A study published in the Infant and Child Development Journal last November found gender isn’t just a social construct, but has its basis in a “biological origin.” The study doesn’t discuss transgenders. Its sole purpose was to review whether gender is a social construct. Feminist and other gender theory has posited for several decades that societal expectations largely or solely shape how males and females behave, not innate, biology-based and hardwired physical differences between the two sexes. This study found otherwise.
The authors studied children and play. Through a meta-analysis of research, reviewing 16 different studies on the topic of sex differences, which altogether included a total of 1,600 children, the authors found innate biology seems to influence boys and girls’ toy choices.
“Despite methodological variation in the choice and number of toys offered, context of testing, and age of child, the consistency in finding sex differences in children’s preferences for toys typed to their own gender indicates the strength of this phenomenon and the likelihood that has a biological origin,” the study says.
Parents of both boys and girls likely already knew this. Yet take those results a step further, and apply them to a key argument for transgenderism: sex isn’t biological, it’s just a social construct. If transgender people can defy a simple social construct, society can as well, granting their demand to let them act like they are part of the opposite sex.
Granted, this research only shows binary sex differences are innate and express themselves in consistent patterns, but it contradicts the argument transgenders and their fellow travelers use to insist it’s okay to convert one’s appearance and behavior from male to female (or vice versa) because gender is just a social construct.
Transgenders often parlay this into fighting for the ability to act publicly as a member of the opposite sex, such as using opposite-sex bathrooms and locker rooms, or for mandating that health insurance companies pay for their plastic surgeries. Transgenders must downplay biology to then claim they are justified demanding that other people accommodate their desires to destroy private places designated according to biological sex.
Transgender Wars Are Almost Exclusively Partisan
This brings us to the current public debate about transgender preferences. Last November, a Pew Research poll found a sharp partisan divide about transgender politics: “Overall, roughly half of Americans (54%) say that whether someone is a man or a woman is determined by the sex they were assigned at birth, while 44% say someone can be a man or a woman even if that is different from the sex they were assigned at birth.”
The political division contrasts much more. Eighty percent of Republicans say whether someone is a man or a woman is determined by their biological sex, while 64 percent of Democrats say someone’s gender can be different from his or her biological sex. Democrats with more education—a bachelor’s degree or higher—were more likely to believe gender could be fluid, while no educational divide existed among Republicans polled.

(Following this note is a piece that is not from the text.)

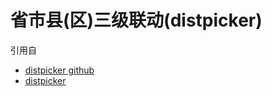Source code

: # 省市县(区)三级联动(distpicker)

引用自

- [distpicker github](https://github.com/fengyuanchen/distpicker)
- [distpicker](https://fengyuanchen.github.io/distpicker/)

Even age didn’t influence views on this topic as much as political ideology. Almost all Democrats, regardless of age, clung to this belief. While Republicans thought society had gone too far in creating special preferences for transgender people, Democrats did not think society had gone far enough.
Obviously on its face this isn’t shocking, but when considered along with research that shows gender is innate and tied to biological sex, and that the desire to live as a transgender person is strongly linked to psychological dysphoria, it is actually surprising. The continued debate over transgender demands is an example of how the Left has made a fake political issue out of a real psychological one.